Sayed Abdul Hakim, 40, foi levado de sua casa, espancado com varas e coronhas de rifle, teve os braços amarrados e levou dois tiros na perna e dois no peito. Seu corpo foi então abandonado próximo a um riacho.

Uma testemunha ocular, que ajudou nos enterros, disse à Anistia Internacional: “Perguntamos ao Talibã por que fizeram isso e eles nos disseram: ‘Quando é a hora do conflito, todo mundo morre, não importa se você tem armas ou não. É o tempo de guerra. ‘”

Execuções cruéis

Durante a onda de assassinatos de dois dias, três outros homens – Ali Jan Tata (65), Zia Faqeer Shah (23) e Ghulam Rasool Reza (53) – foram emboscados e executados ao deixarem os iloks e tentaram passar por Mundarakht para chegar a suas casas no vilarejo próximo de Wuli.

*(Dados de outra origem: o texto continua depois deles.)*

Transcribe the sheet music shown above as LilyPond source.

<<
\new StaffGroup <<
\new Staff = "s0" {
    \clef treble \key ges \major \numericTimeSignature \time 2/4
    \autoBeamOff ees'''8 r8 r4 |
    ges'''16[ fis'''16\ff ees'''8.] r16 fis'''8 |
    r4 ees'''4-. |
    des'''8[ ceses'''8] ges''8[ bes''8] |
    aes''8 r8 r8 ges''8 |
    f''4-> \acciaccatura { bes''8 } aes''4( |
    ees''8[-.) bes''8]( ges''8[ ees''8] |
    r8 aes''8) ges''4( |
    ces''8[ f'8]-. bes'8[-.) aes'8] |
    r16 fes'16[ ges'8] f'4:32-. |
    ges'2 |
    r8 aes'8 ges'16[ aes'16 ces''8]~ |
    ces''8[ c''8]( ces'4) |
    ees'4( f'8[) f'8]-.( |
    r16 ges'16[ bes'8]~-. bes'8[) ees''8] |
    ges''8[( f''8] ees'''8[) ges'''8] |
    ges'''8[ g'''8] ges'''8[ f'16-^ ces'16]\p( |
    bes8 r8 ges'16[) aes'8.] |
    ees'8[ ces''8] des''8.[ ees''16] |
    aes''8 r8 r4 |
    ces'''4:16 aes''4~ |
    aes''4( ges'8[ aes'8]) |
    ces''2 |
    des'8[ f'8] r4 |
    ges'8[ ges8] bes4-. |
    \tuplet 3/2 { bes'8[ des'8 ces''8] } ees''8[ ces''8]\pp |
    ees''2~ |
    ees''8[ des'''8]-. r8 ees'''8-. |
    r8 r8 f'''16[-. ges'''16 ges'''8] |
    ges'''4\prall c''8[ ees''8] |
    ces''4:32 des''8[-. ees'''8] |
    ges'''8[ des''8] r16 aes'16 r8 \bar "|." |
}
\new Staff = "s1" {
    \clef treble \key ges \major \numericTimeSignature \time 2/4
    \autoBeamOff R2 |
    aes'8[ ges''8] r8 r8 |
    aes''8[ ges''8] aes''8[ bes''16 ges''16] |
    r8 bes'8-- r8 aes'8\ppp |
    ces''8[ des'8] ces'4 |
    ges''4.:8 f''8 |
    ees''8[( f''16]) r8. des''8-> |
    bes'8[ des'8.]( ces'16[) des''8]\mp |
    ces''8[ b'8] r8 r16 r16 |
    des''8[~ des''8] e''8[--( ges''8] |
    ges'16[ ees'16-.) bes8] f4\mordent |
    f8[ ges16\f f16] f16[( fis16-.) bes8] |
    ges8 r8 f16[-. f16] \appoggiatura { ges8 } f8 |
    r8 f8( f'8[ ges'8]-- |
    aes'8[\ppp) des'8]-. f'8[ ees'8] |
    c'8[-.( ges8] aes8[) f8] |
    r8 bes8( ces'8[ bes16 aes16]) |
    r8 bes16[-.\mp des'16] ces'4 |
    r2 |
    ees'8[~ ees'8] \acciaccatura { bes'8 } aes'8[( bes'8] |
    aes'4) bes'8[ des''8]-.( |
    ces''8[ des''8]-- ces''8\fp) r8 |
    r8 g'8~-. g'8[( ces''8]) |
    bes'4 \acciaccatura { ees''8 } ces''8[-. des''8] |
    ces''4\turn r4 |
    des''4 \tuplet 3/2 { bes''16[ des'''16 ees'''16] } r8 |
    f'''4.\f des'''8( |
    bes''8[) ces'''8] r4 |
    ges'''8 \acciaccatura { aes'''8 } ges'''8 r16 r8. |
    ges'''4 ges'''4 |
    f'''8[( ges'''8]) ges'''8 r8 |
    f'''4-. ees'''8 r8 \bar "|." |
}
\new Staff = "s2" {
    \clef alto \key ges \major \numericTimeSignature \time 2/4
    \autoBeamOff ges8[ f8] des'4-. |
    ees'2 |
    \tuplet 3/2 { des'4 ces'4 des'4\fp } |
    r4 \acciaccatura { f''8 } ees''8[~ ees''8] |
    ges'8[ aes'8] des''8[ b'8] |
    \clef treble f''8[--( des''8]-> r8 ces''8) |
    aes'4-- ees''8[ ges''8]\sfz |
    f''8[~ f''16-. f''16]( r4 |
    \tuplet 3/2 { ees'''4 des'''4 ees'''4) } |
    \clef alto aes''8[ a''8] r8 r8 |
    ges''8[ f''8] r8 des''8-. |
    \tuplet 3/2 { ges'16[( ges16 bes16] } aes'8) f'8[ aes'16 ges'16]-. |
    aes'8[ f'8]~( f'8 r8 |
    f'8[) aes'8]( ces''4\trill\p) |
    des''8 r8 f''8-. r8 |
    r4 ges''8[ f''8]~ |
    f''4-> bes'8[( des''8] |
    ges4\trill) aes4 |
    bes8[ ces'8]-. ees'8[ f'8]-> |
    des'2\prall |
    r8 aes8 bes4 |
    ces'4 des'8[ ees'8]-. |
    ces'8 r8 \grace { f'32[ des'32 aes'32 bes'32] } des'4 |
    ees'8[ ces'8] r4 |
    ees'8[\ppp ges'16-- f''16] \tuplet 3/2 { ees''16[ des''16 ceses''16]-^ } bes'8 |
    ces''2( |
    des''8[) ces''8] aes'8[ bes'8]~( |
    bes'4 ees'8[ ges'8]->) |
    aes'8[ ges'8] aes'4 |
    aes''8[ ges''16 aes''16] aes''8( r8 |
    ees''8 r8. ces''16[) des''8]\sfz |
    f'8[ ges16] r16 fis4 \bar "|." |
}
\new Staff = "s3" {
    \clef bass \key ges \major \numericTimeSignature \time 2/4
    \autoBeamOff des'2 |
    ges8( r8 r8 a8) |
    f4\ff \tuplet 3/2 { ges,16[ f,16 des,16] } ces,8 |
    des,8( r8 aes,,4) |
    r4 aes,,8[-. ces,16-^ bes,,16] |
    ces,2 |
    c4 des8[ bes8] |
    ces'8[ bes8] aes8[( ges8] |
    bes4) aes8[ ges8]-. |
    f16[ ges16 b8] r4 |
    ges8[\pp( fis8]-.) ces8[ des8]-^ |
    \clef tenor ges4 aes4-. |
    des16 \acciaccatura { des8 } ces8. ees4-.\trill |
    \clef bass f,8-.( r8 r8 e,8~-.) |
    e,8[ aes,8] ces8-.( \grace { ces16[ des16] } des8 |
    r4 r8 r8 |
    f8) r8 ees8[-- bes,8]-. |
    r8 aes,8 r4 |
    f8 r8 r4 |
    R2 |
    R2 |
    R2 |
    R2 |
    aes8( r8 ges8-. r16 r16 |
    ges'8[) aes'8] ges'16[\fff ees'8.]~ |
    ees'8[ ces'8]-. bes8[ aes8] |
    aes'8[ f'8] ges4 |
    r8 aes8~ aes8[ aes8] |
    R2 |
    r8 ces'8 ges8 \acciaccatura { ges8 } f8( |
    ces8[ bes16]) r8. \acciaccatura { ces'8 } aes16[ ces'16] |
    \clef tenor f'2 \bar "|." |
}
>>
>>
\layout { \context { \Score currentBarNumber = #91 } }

Em Mundarakht, eles foram parados em um posto de controle do Talibã, onde foram executados. Ali Jan Tata levou um tiro no peito e Rasool no pescoço. De acordo com testemunhas, o peito de Zia Faqeer Shah estava crivado de balas. Os corpos dos homens foram jogados no riacho ao lado de Sayed Abdul Hakim.

Mais três homens também foram cruelmente mortos em sua aldeia natal. Testemunhas disseram à Anistia Internacional que Sayeed Ahmad, 75, insistiu que o Talibã não o faria mal porque era um homem idoso e que pretendia regressar para alimentar o seu gado. Ele foi executado com duas balas no peito e outra na lateral do corpo.

Zia Marefat, 28, sofria de depressão e raramente saía de sua casa em Mundarakht. Ele se recusou a sair depois que o Talibã assumiu o controle da vila em 3 de julho, mas acabou fazendo isso após ser motivado por sua mãe e outros familiares a fugir para sua própria segurança. No entanto, enquanto caminhava sozinho para o ilok, ele foi capturado pelo Talibã, que o matou com um tiro na têmpora.

Karim Bakhsh Karimi, 45, que tinha um problema de saúde mental não diagnosticado, não fugiu com o resto dos moradores. Ele também foi baleado, como um tiro na cabeça.

Um pôster memorial de Ghulam Rasool Reza, 53, um dos nove homens da etnia Hazara mortos pelo Talibã no distrito de Malistan, na província de Ghazni, em julho de 2021.

Contexto

O Talibã assumiu o poder no Afeganistão após o colapso do governo nos últimos dias. A Anistia Internacional apelou à proteção de milhares de afegãos em sério risco de represálias pelo grupo, desde acadêmicos até jornalistas, ativistas da sociedade civil e mulheres defensoras dos direitos humanos.